I am trying to simulate some dynamic models using SciPy.
I have model definition:
def model(y, t, control_signal):
dy/dt = some_function_of_time_and_y
return dy
I defined list of timestamps at which I want to simulate model: t_list=np.linspace(0, 5, 100)
. I would like to simulate model using control_signal
values defined for each timestamp. I tried to achieve so by using:
controls = [list_of_values]
scipy.integrate.odeint(model, 0, t_list, args=(controls))
But I get The size of the array returned by func (5) does not match the size of y0 (1).
Seems like
my controls
is interpreted as states of model, not inputs in each timestamp. How I can pass controls
as values for each timestamp?
Thanks!
In scipy.interpolate.interp1d
you can define the interpolation mode as "zero-hold" or order 0 spline, that is, piecewise constant, with `kind="zero". Use that to define the time dependency of your control.

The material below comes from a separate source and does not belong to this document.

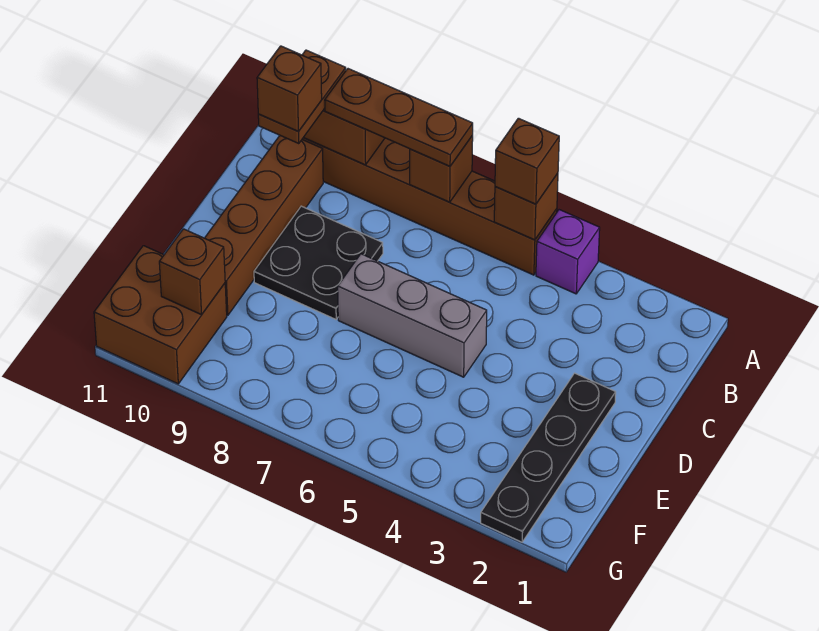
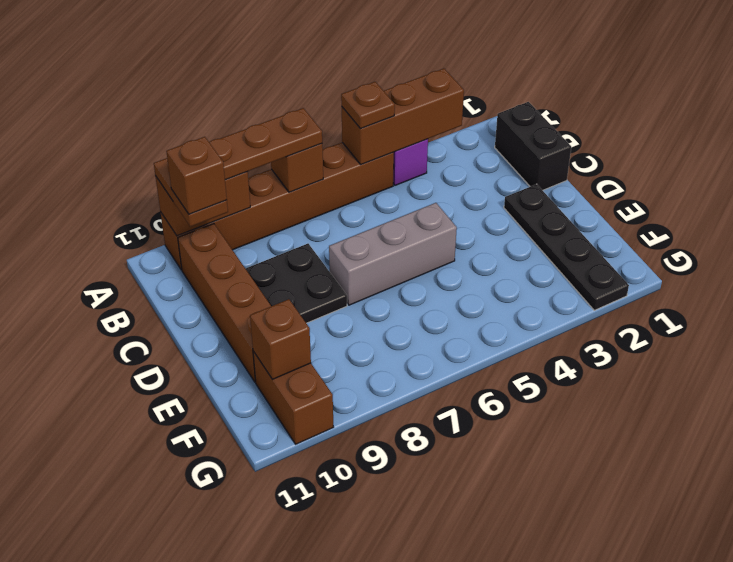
brown 1x1 brick [494,173,558,240] -> brown 1x3 brick [342,69,464,165]
brown 1x1 brick [495,118,559,204] -> brown 1x1 plate [341,82,395,129]
none -> black 1x2 brick [495,102,571,190]
brown 2x2 brick [94,246,227,384] -> brown 1x2 brick [253,351,333,444]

contfunc = interp1d(t_list,control, kind="zero");
def model(y, t, control_signal):
u = contfunc(t);
dydt = some_function_of_time_and_y_and_u
return dydt
The dimension error might be a different issue. To debug that, either use a debugger if available or add print statements for the size/shape of inputs and outputs. State and derivative should be flat arrays of the same size.
Do not forget to set the maximal time step to smaller than the step size of the control, it should not matter but could be a source for strange errors.